Nearly eight years later, Kinmen relies on China for 70% of its fresh water supply. Placed on either end of the pipeline, memorial stones are inscribed with the following message: “People from both sides of the strait are drinking the same river of water.”
While the central government budged on the pipeline to deal with Kinmen’s critical lack of freshwater, Chun-Wei Ma (馬準威), a professor at Tamkang University focused on China’s Taiwan policy, thinks there isn’t room for compromise on the Xiamen-Kinmen bridge, at least right now. It would be too symbolic of integration with China.

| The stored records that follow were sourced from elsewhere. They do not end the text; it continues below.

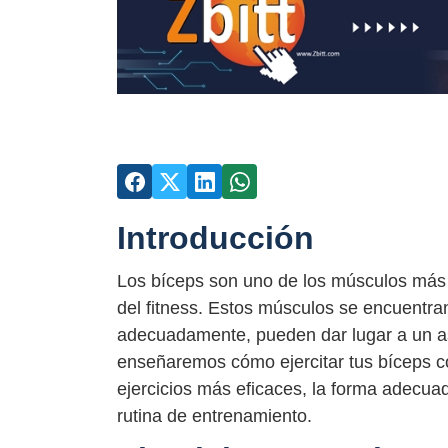
Introducción
Los bíceps son uno de los músculos más 
del fitness. Estos músculos se encuentran
adecuadamente, pueden dar lugar a un aspe
enseñaremos cómo ejercitar tus bíceps 
ejercicios más eficaces, la forma adecuad
rutina de entrenamiento.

Another concern is that the bridge would make Taiwan more vulnerable to Chinese invasion. The Institute for National Defense and Security Research, a military think tank in Taipei, published a report arguing that the bridge would become “a gateway” for People’s Liberation Army special operations and a potential “forward base” for its invasion of Taiwan. For these reasons, “[t]he completion of this bridge represents a strategic retreat for Taiwan and the imminent loss of Kinmen, which Taiwan cannot allow under any circumstances,” wrote Johnson Shan-Son Kung (龔祥生), an author of the report and a research fellow at the institute, in an email to Domino Theory. The Mainland Affairs Council, which manages Taiwan’s policy towards China, clarified last year that there are no plans to greenlight the bridge.
The sentiment in Kinmen is different, where “a lot of people” would welcome easier access to China, said Hsiu-hua Shen (沈秀華), a sociology professor at National Tsinghua University. Kinmen’s economy relies on tourism and trade with China. Culturally, people in Kinmen feel a strong kinship with the city of Xiamen in particular. The addition of a bridge could make it harder to maintain a sense of separation, Shen said.

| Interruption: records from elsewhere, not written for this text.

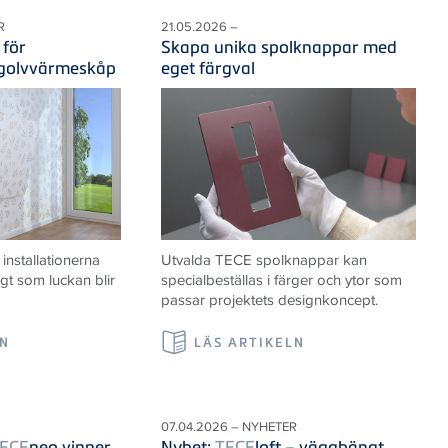
R
21.05.2026 –
 för
Skapa unika spolknappar med
 golvvärmeskåp
eget färgval
nstallationerna
Utvalda TECE spolknappar kan
igt som luckan blir
specialbeställas i färger och ytor som
passar projektets designkoncept.
LN
LÄS ARTIKELN
07.04.2026 – NYHETER
ECE
neo vinner
Nyhet:
TECE
loft – vägghängt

On the other hand, people in Kinmen are already very much accustomed to living the “dual city life” with Xiamen, said Yang from National Taiwan University. In fact, traffic using the bridge could take an hour and a half to get into Xiamen, so the ferry, which already exists, might still be the quickest option.
Some 40% to 60% of Kinmen residents Yang interviews for his research consider the bridge to be an inevitability. “They are sort of in a state of waiting,” Yang said. They are waiting for a “change of the ruling party.”
But without funding, a construction plan or approval from Taiwan, the bridge remains, for now, in our imagination.